In recent years things are changing with a realization by western populations that the situation is not sustainable and also due in no small measure,to the threat of China’s insatiable demand for the same raw materials. Such initiatives as AGOA and the European Union’s Everything But Arms are being implemented.

However despite the more than a decade of AGOA the benefits to Uganda have been minuscule.

To take effectively take advantage of the opportunities that the American market present will take more than restless spirits like Rugasira banging on doors.

To penetrate the western markets we are going to have to compete as a nation, gear our economy towards penetrating foreign markets.

We will not be reinventing the wheel.

Columbia’s world famous Juan Valdez Café started out of the desire of the country’s farmers’ cooperatives to win more value for themselves. Through increased production, improved quality and government support in tax concessions and marketing support their coffee is now a world brand touted as “the richest coffee in the world”.

Taking from Columbia, a national strategy would also provide for efforts to nurture and develop supporting industries in processing, distribution, marketing, finance and research.

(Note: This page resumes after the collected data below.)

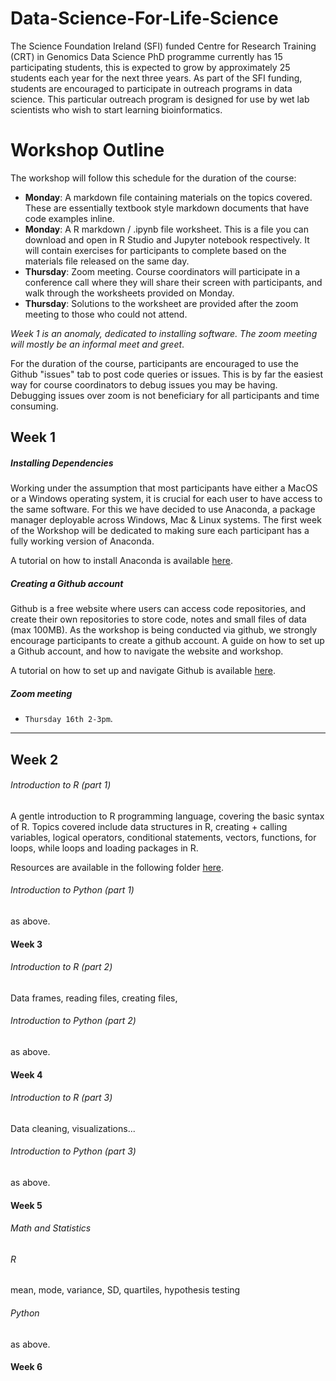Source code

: # Data-Science-For-Life-Science
The Science Foundation Ireland (SFI) funded Centre for Research Training (CRT) in Genomics Data Science PhD programme currently has 15 participating students, this is expected to grow by approximately 25 students each year for the next three years. As part of the SFI funding, students are encouraged to participate in outreach programs in data science. This particular outreach program is designed for use by wet lab scientists who wish to start learning bioinformatics. 

# Workshop Outline
The workshop will follow this schedule for the duration of the course:
* **Monday**: A markdown file containing materials on the topics covered. These are essentially textbook style markdown documents that have code examples inline. 
* **Monday**: A R markdown / .ipynb file worksheet. This is a file you can download and open in R Studio and Jupyter notebook respectively. It will contain exercises for participants to complete based on the materials file released on the same day. 
* **Thursday**: Zoom meeting. Course coordinators will participate in a conference call where they will share their screen with participants, and walk through the worksheets provided on Monday.
* **Thursday**: Solutions to the worksheet are provided after the zoom meeting to those who could not attend. 

*Week 1 is an anomaly, dedicated to installing software. The zoom meeting will mostly be an informal meet and greet*. 

For the duration of the course, participants are encouraged to use the Github "issues" tab to post code queries or issues. This is by far the easiest way for course coordinators to debug issues you may be having. Debugging issues over zoom is not beneficiary for all participants and time consuming. 

## Week 1
##### Installing Dependencies
Working under the assumption that most participants have either a MacOS or a Windows operating system, it is crucial for each user to have access to the same software. For this we have decided to use Anaconda, a package manager deployable across Windows, Mac & Linux systems. The first week of the Workshop will be dedicated to making sure each participant has a fully working version of Anaconda. 

A tutorial on how to install Anaconda is available [here](https://github.com/Genomics-CRT/Data-Science-For-Life-Science/blob/master/Getting%20started/Installing%20Anaconda.md). 

##### Creating a Github account
Github is a free website where users can access code repositories, and create their own repositories to store code, notes and small files of data (max 100MB). As the workshop is being conducted via github, we strongly encourage participants to create a github account. A guide on how to set up a Github account, and how to navigate the website and workshop.

A tutorial on how to set up and navigate Github is available [here](https://github.com/Genomics-CRT/Data-Science-For-Life-Science/blob/master/Getting%20started/GitHub%20Basics.md). 

##### Zoom meeting
* `Thursday 16th 2-3pm`.
 
 ***

## Week 2 
###### Introduction to R (part 1)
A gentle introduction to R programming language, covering the basic syntax of R. Topics covered include data structures in R, creating + calling variables, logical operators, conditional statements, vectors, functions, for loops, while loops and loading packages in R. 

Resources are available in the following folder [here](https://github.com/Genomics-CRT/Data-Science-For-Life-Science/tree/master/Introduction_to_R/Part_1). 


###### Introduction to Python (part 1)
as above. 

#### Week 3 
###### Introduction to R (part 2)
Data frames, reading files, creating files, 

###### Introduction to Python (part 2)
as above.

#### Week 4
###### Introduction to R (part 3)
Data cleaning, visualizations... 

###### Introduction to Python (part 3)
as above.

#### Week 5
###### Math and Statistics
###### R
mean, mode, variance, SD, quartiles, hypothesis testing
###### Python
as above.

#### Week 6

And to make it all sustainable this process should be implemented largely by the private sector.

Of course this can be overlayed over any industry in which it has been established we have or can create a competitive advantage -- all other agro-processing, tourism, education, health, ICT and financial services and hydro-electric power generation.

We have gone as far as we can on the laissez faire approach, where government only bothers itself with providing a sound macro-economic environment and allowing business to sink or swim as it pleases.

A lack of strategy – or execution of strategy, sees us now without power to drive industry, with a fledgling railway and water transport sector and serious deficiencies in our research and development capabilities.

If we had better planning Rugasira would not be our lone ranger taking on America and the world alone, but would be part of a battalion – ok maybe a platoon, of similar minded entrepreneurs from agriculture to education and ICT, modern day barbarians at the gate of the western and regional economies demanding to be let in.

It is not a farfetched vision, we just need to put in a little thought and application to set the ball rolling before it takes on a life of its own and runs on its own impetus.